In my opinion, none of us will escape it. No one will go before his or her time, regardless of how soon or late it comes. Not one of those living today, including those with dire diagnoses, know when and how we will go. Doctors who dare tell their patients a set date are only feigning to have control of an outcome no one has. I have seen patients unable to eat or drink anymore remain alive for weeks, and others fairly stable the night before not be there when my shift started the following morning.

So do we walk through life dreading leaving it? Do we give up experiencing and experimenting and loving and living because death is, and will ultimately be our final destination?

We will all die someday. Maybe not tomorrow but sometime in the future. For each of us it will be different. Maybe it will be a painful protracted death, or a quick one. Maybe it will be during a natural disaster, a freak accident, or after peacefully falling asleep. Perhaps we will go surrounded by those we love most and having had time to say our goodbyes, or not.

However and whenever we go, the question young doctor Kalanithi asked before he himself died is valid, “What makes a virtuous and meaningful life?”

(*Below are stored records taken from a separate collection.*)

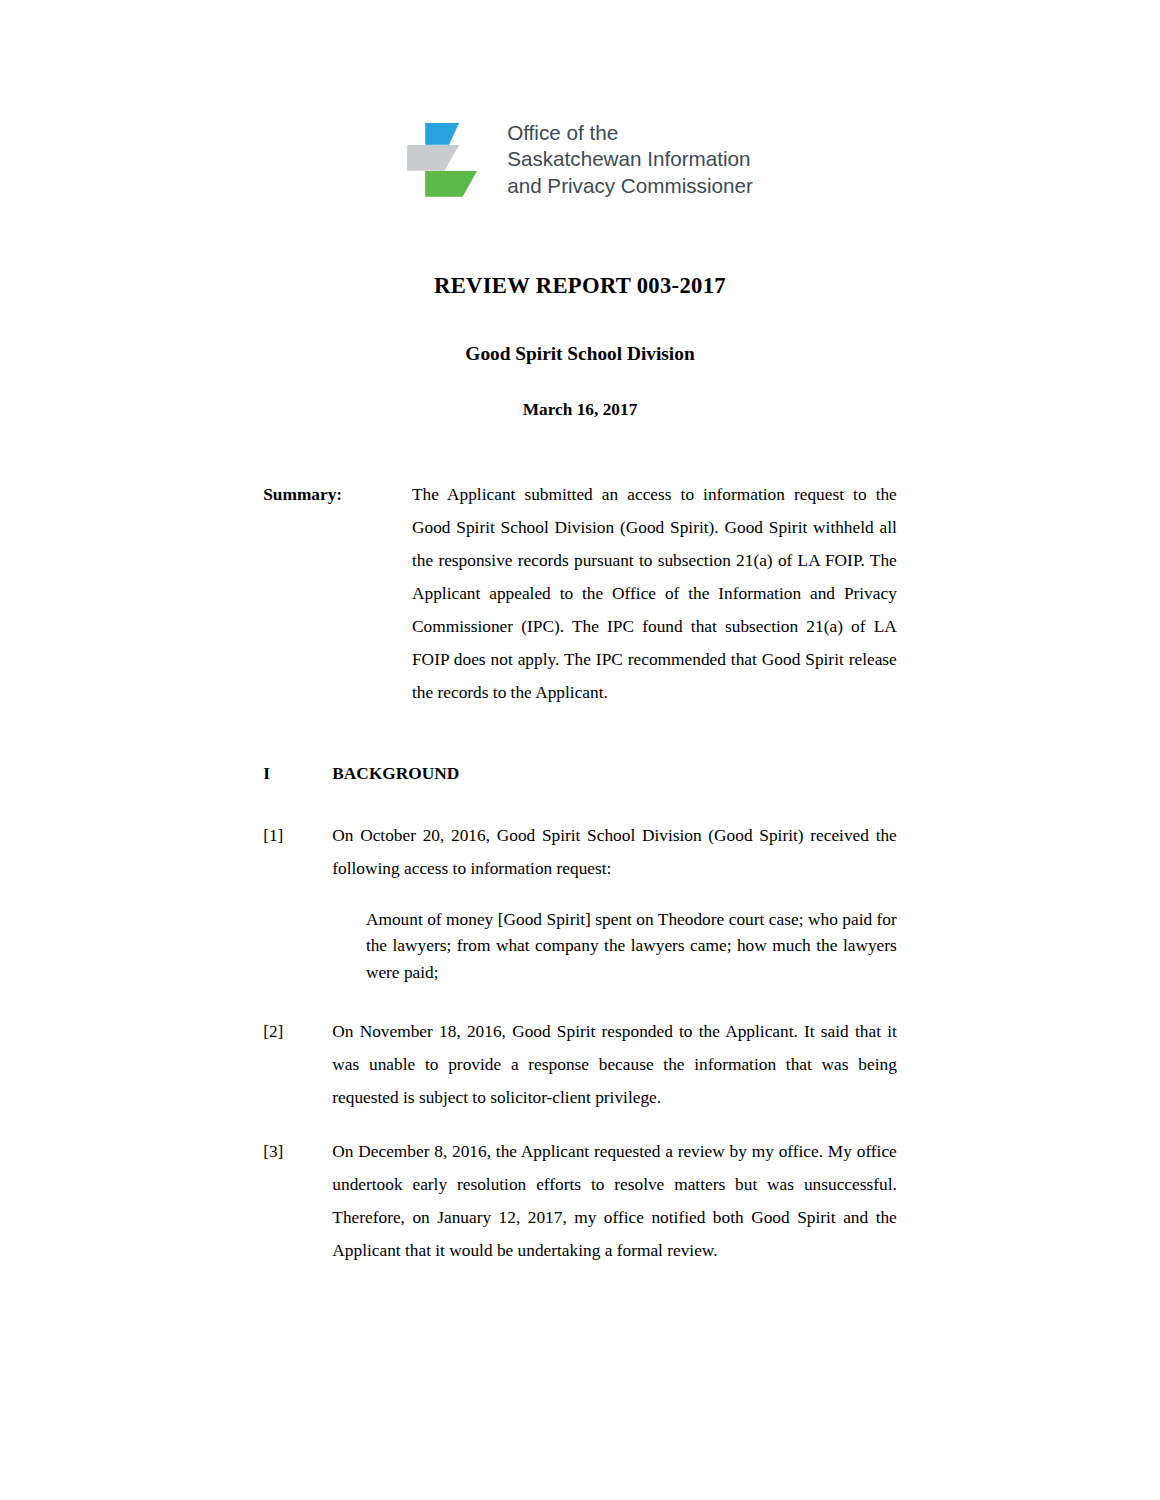| | Office of the Saskatchewan Information and Privacy Commissioner |
REVIEW REPORT 003-2017
Good Spirit School Division
March 16, 2017
| Summary: | The Applicant submitted an access to information request to the Good Spirit School Division (Good Spirit). Good Spirit withheld all the responsive records pursuant to subsection 21(a) of LA FOIP. The Applicant appealed to the Office of the Information and Privacy Commissioner (IPC). The IPC found that subsection 21(a) of LA FOIP does not apply. The IPC recommended that Good Spirit release the records to the Applicant. |
| I | BACKGROUND |
| [1] | On October 20, 2016, Good Spirit School Division (Good Spirit) received the following access to information request: |
Amount of money [Good Spirit] spent on Theodore court case; who paid for the lawyers; from what company the lawyers came; how much the lawyers were paid;
| [2] | On November 18, 2016, Good Spirit responded to the Applicant. It said that it was unable to provide a response because the information that was being requested is subject to solicitor-client privilege. |
| [3] | On December 8, 2016, the Applicant requested a review by my office. My office undertook early resolution efforts to resolve matters but was unsuccessful. Therefore, on January 12, 2017, my office notified both Good Spirit and the Applicant that it would be undertaking a formal review. |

I think it is when we live today with purpose and intent regardless of whether or not the end is near. I believe it is when we face our fears and go for the goal giving the best we have to give. I suppose it will bring more meaning to laugh at all the jokes, smell all the flowers, smile at everyone we encounter, and offer a helping hand to whoever we can day in and day out. Love is the virtue that will makes mourn when we lose a loved one, but it is also the anchor which will stop us from drowning in despair.

After all, each one of us is the recipient of a love so pure, so powerful, so eternal, so divine, that having tasted death on a Friday made Him rise on a Sunday for our benefit. As a wise man said before, “We will all have our Fridays. But I testify to you in the name of the One who conquered death-Sunday will come. In the darkness of our sorrow, Sunday will come.” Joseph B. Whirthlin.

So before that Friday comes, let us all live as if Sunday is already here!